TASK DETAILS
Copy every record word for word.

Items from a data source
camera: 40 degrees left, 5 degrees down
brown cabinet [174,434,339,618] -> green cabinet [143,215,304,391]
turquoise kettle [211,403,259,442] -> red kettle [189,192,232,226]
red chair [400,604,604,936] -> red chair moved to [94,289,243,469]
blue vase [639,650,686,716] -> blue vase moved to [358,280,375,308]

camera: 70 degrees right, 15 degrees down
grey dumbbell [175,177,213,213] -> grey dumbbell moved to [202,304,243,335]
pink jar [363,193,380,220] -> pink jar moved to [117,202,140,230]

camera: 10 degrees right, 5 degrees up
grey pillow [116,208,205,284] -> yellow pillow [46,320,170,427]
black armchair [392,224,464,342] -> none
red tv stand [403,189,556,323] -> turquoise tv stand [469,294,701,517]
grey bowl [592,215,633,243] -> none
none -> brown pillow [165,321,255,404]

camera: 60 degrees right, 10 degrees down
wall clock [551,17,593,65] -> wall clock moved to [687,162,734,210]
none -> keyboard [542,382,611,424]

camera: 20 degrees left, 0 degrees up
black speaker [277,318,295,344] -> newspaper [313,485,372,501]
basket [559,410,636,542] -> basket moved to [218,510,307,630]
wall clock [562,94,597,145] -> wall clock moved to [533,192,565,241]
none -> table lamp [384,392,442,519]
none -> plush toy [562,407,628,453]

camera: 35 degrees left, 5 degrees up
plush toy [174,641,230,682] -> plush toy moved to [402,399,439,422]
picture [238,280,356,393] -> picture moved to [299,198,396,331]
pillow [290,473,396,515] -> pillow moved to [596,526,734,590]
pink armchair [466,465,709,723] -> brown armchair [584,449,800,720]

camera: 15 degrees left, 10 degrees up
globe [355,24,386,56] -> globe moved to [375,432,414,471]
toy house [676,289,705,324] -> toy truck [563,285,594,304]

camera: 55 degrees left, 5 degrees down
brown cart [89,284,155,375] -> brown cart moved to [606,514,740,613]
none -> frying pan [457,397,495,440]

PROBLEM SOLUTION
camera: 40 degrees left, 5 degrees down
brown cabinet [174,434,339,618] -> green cabinet [143,215,304,391]
turquoise kettle [211,403,259,442] -> red kettle [189,192,232,226]
red chair [400,604,604,936] -> red chair moved to [94,289,243,469]
blue vase [639,650,686,716] -> blue vase moved to [358,280,375,308]

camera: 70 degrees right, 15 degrees down
grey dumbbell [175,177,213,213] -> grey dumbbell moved to [202,304,243,335]
pink jar [363,193,380,220] -> pink jar moved to [117,202,140,230]

camera: 10 degrees right, 5 degrees up
grey pillow [116,208,205,284] -> yellow pillow [46,320,170,427]
black armchair [392,224,464,342] -> none
red tv stand [403,189,556,323] -> turquoise tv stand [469,294,701,517]
grey bowl [592,215,633,243] -> none
none -> brown pillow [165,321,255,404]

camera: 60 degrees right, 10 degrees down
wall clock [551,17,593,65] -> wall clock moved to [687,162,734,210]
none -> keyboard [542,382,611,424]

camera: 20 degrees left, 0 degrees up
black speaker [277,318,295,344] -> newspaper [313,485,372,501]
basket [559,410,636,542] -> basket moved to [218,510,307,630]
wall clock [562,94,597,145] -> wall clock moved to [533,192,565,241]
none -> table lamp [384,392,442,519]
none -> plush toy [562,407,628,453]

camera: 35 degrees left, 5 degrees up
plush toy [174,641,230,682] -> plush toy moved to [402,399,439,422]
picture [238,280,356,393] -> picture moved to [299,198,396,331]
pillow [290,473,396,515] -> pillow moved to [596,526,734,590]
pink armchair [466,465,709,723] -> brown armchair [584,449,800,720]

camera: 15 degrees left, 10 degrees up
globe [355,24,386,56] -> globe moved to [375,432,414,471]
toy house [676,289,705,324] -> toy truck [563,285,594,304]

camera: 55 degrees left, 5 degrees down
brown cart [89,284,155,375] -> brown cart moved to [606,514,740,613]
none -> frying pan [457,397,495,440]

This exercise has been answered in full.